Work to complete → Once the line with "Document page, 1275x1650 pixels." is found in the entries below, repeat it and each following line exactly, up to and including the line with "For every layout". Add no other lines.

Data in this exercise →
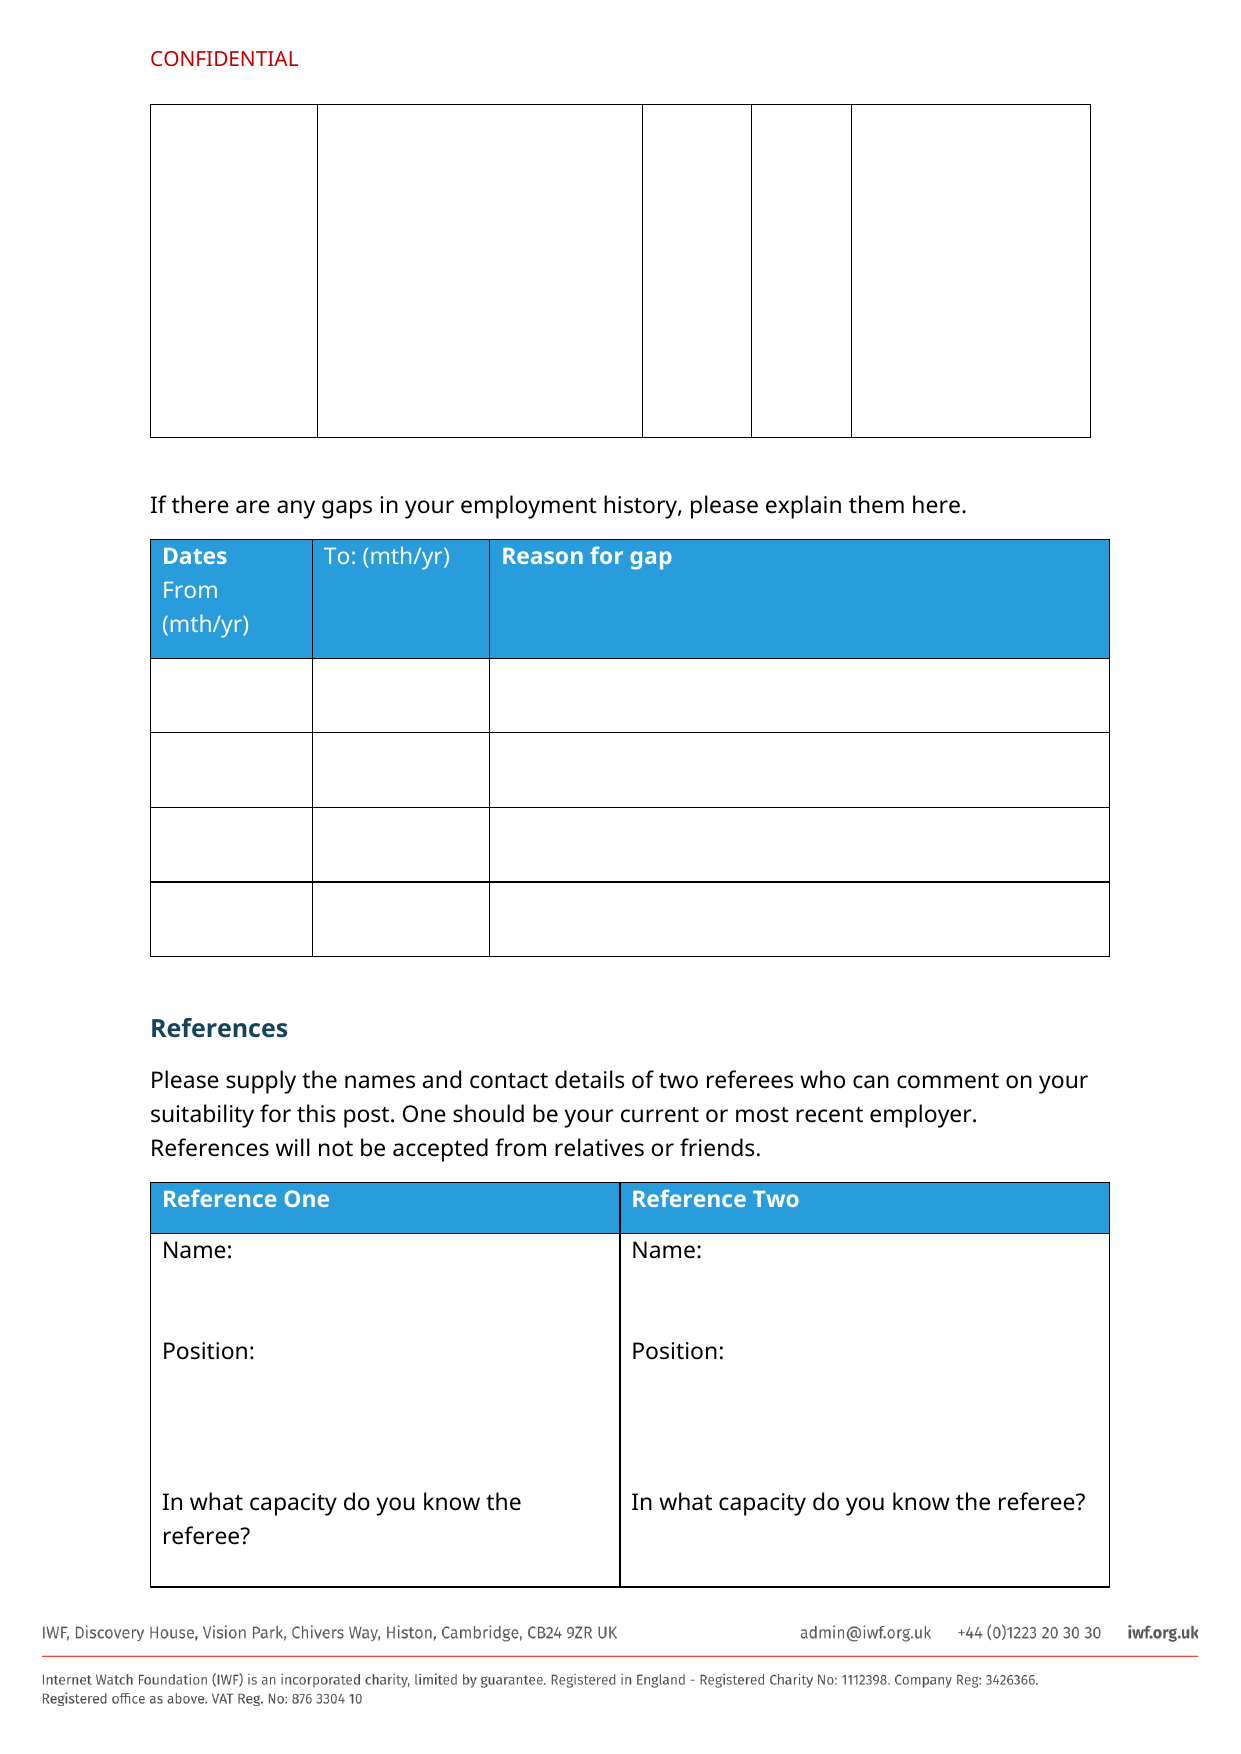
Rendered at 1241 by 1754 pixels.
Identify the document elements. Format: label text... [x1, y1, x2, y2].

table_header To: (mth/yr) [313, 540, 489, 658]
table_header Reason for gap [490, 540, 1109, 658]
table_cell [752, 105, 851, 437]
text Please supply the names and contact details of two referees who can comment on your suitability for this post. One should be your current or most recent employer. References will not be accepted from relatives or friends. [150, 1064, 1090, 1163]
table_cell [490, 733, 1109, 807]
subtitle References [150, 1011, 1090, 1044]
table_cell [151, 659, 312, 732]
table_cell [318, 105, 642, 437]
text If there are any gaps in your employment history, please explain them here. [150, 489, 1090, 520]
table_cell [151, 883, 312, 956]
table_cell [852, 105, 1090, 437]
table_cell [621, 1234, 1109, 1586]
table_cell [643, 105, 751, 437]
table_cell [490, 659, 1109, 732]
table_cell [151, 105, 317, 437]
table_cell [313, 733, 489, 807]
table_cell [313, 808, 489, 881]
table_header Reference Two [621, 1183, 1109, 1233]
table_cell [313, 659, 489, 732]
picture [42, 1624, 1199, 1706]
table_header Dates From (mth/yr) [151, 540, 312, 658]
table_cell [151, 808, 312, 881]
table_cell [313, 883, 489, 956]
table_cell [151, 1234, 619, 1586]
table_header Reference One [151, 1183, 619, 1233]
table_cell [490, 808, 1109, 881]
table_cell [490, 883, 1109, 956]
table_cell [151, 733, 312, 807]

---

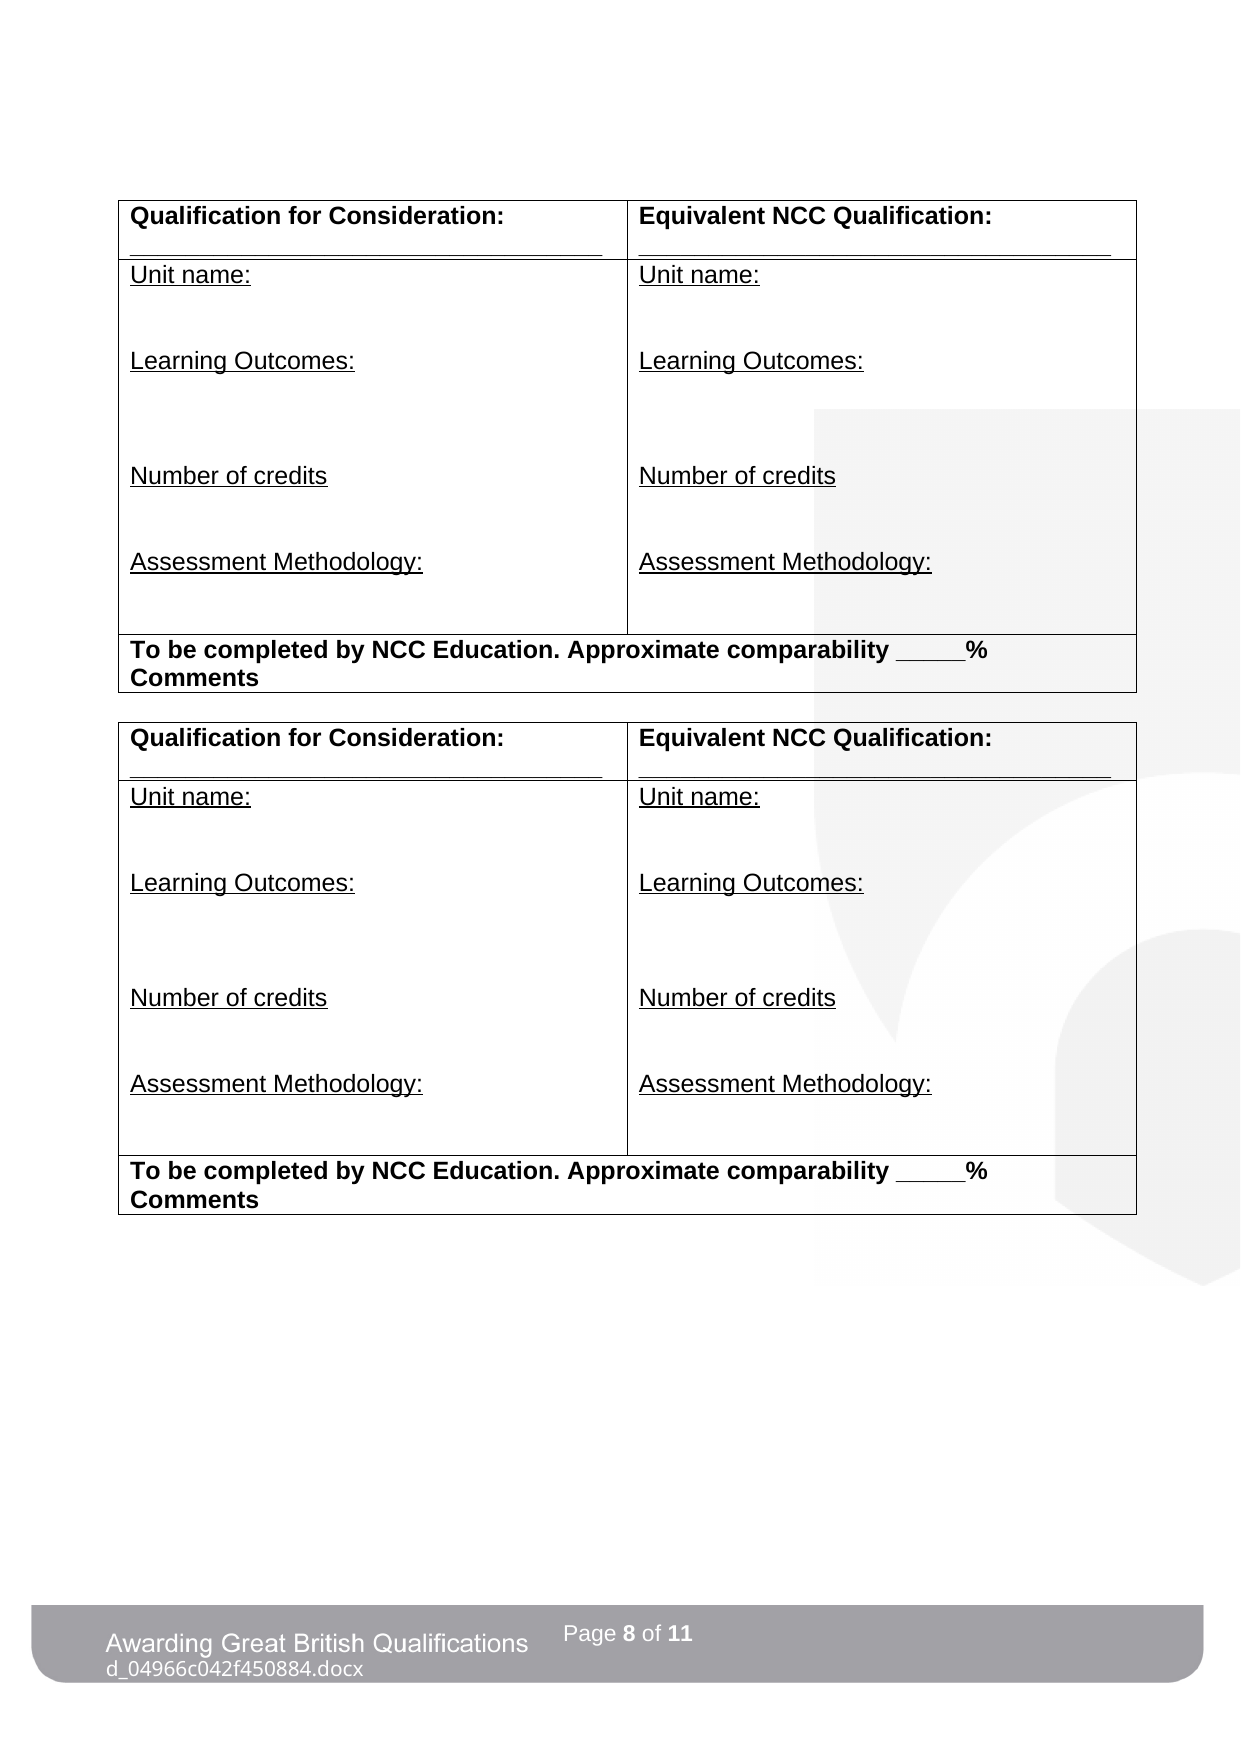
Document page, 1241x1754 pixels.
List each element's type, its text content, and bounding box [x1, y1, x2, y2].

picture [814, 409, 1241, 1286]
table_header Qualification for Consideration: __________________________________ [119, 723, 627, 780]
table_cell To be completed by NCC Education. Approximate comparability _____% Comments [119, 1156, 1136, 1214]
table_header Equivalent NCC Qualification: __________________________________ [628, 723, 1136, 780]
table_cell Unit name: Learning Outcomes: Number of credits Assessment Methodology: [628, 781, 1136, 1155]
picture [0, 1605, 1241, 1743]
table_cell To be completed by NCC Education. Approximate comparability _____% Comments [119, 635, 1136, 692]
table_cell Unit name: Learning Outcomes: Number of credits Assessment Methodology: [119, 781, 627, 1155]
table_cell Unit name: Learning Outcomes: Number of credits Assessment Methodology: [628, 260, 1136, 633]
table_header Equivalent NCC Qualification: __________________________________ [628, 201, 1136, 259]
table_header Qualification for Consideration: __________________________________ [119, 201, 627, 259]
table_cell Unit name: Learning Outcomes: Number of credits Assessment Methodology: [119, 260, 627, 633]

* * *

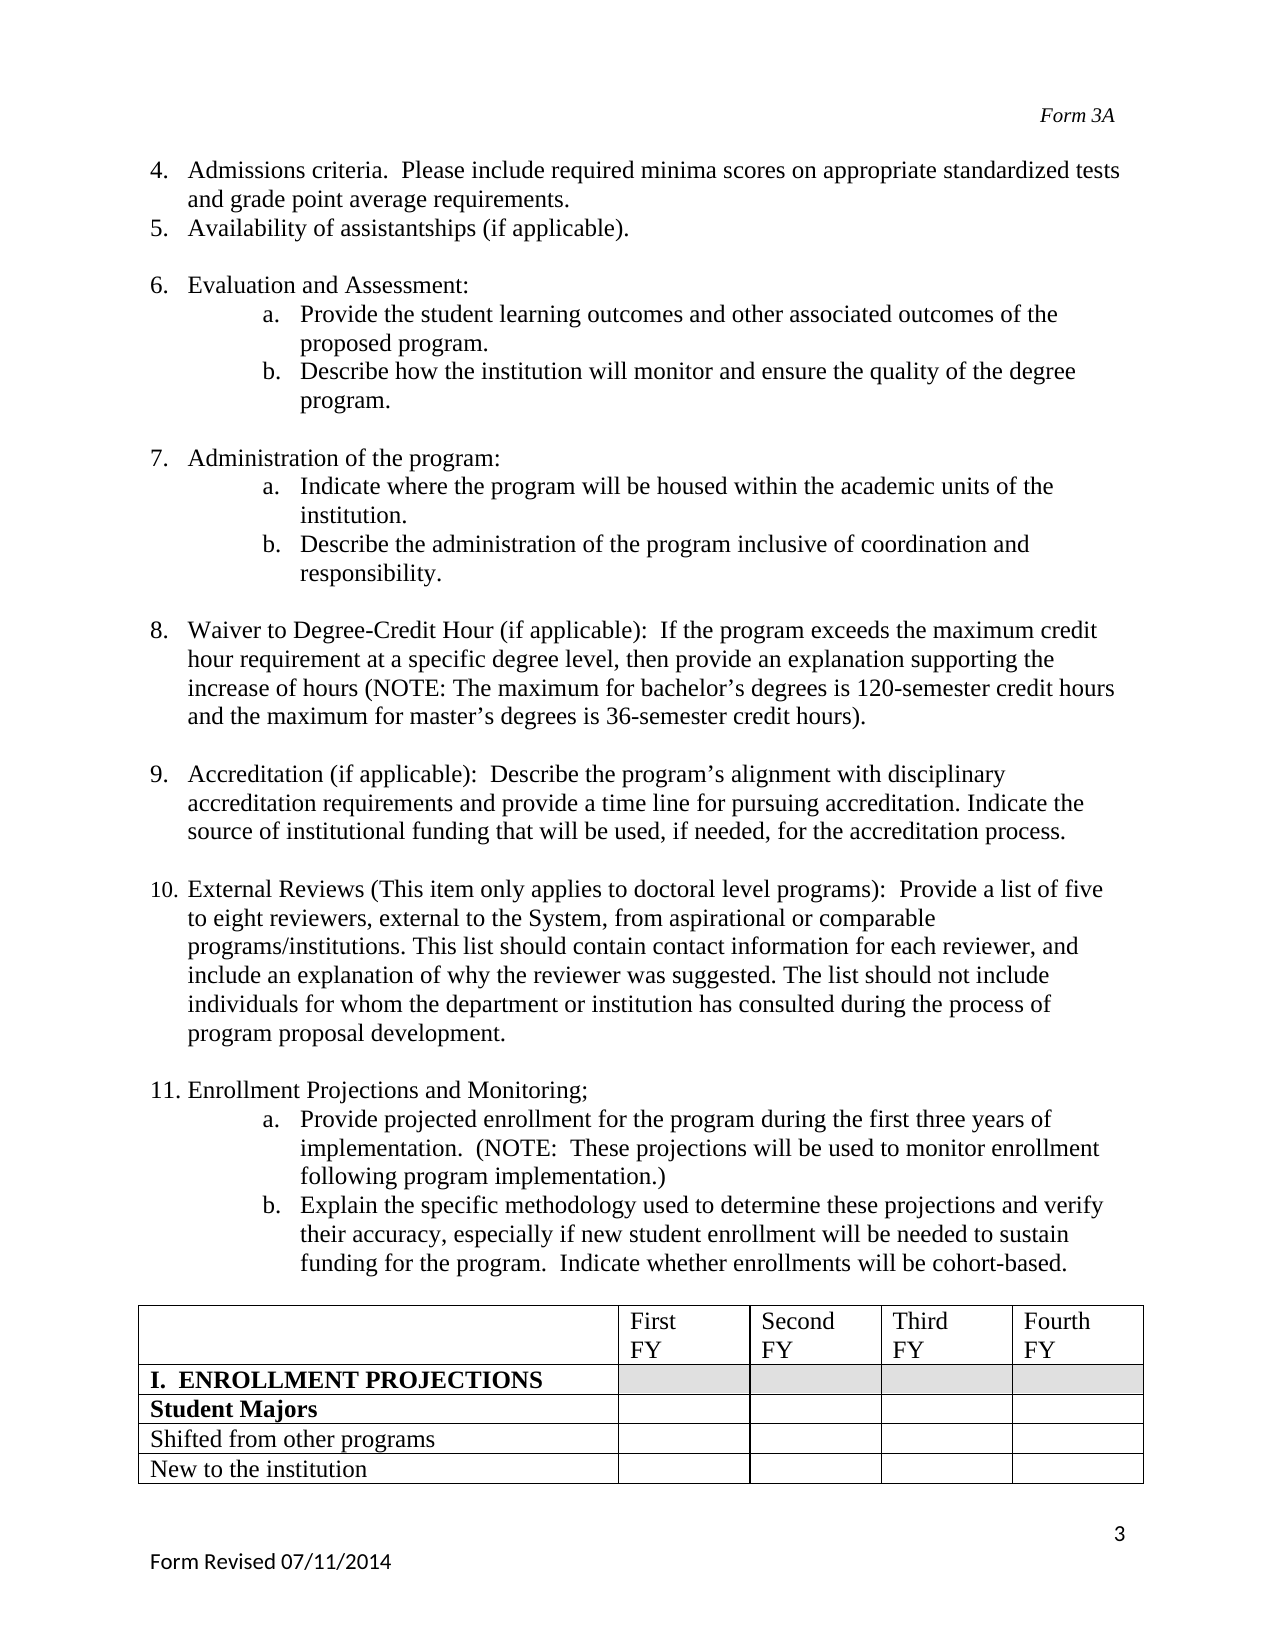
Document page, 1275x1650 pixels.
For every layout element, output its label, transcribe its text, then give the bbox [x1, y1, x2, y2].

Solution for this task →
Document page, 1275x1650 pixels.
For every layout element, output its label, transcribe its text, then give the bbox [x1, y1, x2, y2].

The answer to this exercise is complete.